What the exercise asks
Please print all of the records shown below, exactly as given.

Input material
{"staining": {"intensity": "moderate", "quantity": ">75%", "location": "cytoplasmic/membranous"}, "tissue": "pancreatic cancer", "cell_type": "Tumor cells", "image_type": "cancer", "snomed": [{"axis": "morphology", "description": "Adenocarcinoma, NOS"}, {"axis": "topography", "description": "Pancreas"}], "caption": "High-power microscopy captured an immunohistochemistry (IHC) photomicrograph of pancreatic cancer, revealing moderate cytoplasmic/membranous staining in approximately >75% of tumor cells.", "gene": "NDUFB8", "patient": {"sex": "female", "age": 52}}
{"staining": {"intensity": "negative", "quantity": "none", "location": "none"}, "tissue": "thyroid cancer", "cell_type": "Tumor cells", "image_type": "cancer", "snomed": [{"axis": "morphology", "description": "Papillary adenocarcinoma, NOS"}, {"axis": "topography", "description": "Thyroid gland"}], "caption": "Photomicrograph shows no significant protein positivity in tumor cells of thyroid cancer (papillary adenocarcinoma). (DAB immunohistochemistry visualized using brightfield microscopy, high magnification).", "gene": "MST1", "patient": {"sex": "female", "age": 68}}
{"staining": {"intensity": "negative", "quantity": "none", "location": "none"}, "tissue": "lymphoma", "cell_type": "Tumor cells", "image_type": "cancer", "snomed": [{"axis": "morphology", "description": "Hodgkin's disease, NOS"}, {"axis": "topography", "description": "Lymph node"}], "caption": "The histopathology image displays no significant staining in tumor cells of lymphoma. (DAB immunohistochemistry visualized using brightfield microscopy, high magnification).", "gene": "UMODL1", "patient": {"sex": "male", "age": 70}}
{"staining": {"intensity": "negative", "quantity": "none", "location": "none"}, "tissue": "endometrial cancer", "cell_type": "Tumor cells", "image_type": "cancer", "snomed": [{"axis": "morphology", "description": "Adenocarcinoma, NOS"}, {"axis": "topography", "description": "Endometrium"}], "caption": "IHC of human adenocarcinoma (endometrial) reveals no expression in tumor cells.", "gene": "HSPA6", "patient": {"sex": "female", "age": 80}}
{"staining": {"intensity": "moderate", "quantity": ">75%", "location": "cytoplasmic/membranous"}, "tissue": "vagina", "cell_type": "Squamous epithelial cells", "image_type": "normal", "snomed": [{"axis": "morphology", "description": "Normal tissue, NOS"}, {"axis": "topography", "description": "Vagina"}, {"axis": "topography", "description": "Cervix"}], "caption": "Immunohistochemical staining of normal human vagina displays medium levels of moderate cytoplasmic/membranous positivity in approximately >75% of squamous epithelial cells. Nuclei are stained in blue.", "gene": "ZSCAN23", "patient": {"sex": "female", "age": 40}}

Completed task
{"staining": {"intensity": "moderate", "quantity": ">75%", "location": "cytoplasmic/membranous"}, "tissue": "pancreatic cancer", "cell_type": "Tumor cells", "image_type": "cancer", "snomed": [{"axis": "morphology", "description": "Adenocarcinoma, NOS"}, {"axis": "topography", "description": "Pancreas"}], "caption": "High-power microscopy captured an immunohistochemistry (IHC) photomicrograph of pancreatic cancer, revealing moderate cytoplasmic/membranous staining in approximately >75% of tumor cells.", "gene": "NDUFB8", "patient": {"sex": "female", "age": 52}}
{"staining": {"intensity": "negative", "quantity": "none", "location": "none"}, "tissue": "thyroid cancer", "cell_type": "Tumor cells", "image_type": "cancer", "snomed": [{"axis": "morphology", "description": "Papillary adenocarcinoma, NOS"}, {"axis": "topography", "description": "Thyroid gland"}], "caption": "Photomicrograph shows no significant protein positivity in tumor cells of thyroid cancer (papillary adenocarcinoma). (DAB immunohistochemistry visualized using brightfield microscopy, high magnification).", "gene": "MST1", "patient": {"sex": "female", "age": 68}}
{"staining": {"intensity": "negative", "quantity": "none", "location": "none"}, "tissue": "lymphoma", "cell_type": "Tumor cells", "image_type": "cancer", "snomed": [{"axis": "morphology", "description": "Hodgkin's disease, NOS"}, {"axis": "topography", "description": "Lymph node"}], "caption": "The histopathology image displays no significant staining in tumor cells of lymphoma. (DAB immunohistochemistry visualized using brightfield microscopy, high magnification).", "gene": "UMODL1", "patient": {"sex": "male", "age": 70}}
{"staining": {"intensity": "negative", "quantity": "none", "location": "none"}, "tissue": "endometrial cancer", "cell_type": "Tumor cells", "image_type": "cancer", "snomed": [{"axis": "morphology", "description": "Adenocarcinoma, NOS"}, {"axis": "topography", "description": "Endometrium"}], "caption": "IHC of human adenocarcinoma (endometrial) reveals no expression in tumor cells.", "gene": "HSPA6", "patient": {"sex": "female", "age": 80}}
{"staining": {"intensity": "moderate", "quantity": ">75%", "location": "cytoplasmic/membranous"}, "tissue": "vagina", "cell_type": "Squamous epithelial cells", "image_type": "normal", "snomed": [{"axis": "morphology", "description": "Normal tissue, NOS"}, {"axis": "topography", "description": "Vagina"}, {"axis": "topography", "description": "Cervix"}], "caption": "Immunohistochemical staining of normal human vagina displays medium levels of moderate cytoplasmic/membranous positivity in approximately >75% of squamous epithelial cells. Nuclei are stained in blue.", "gene": "ZSCAN23", "patient": {"sex": "female", "age": 40}}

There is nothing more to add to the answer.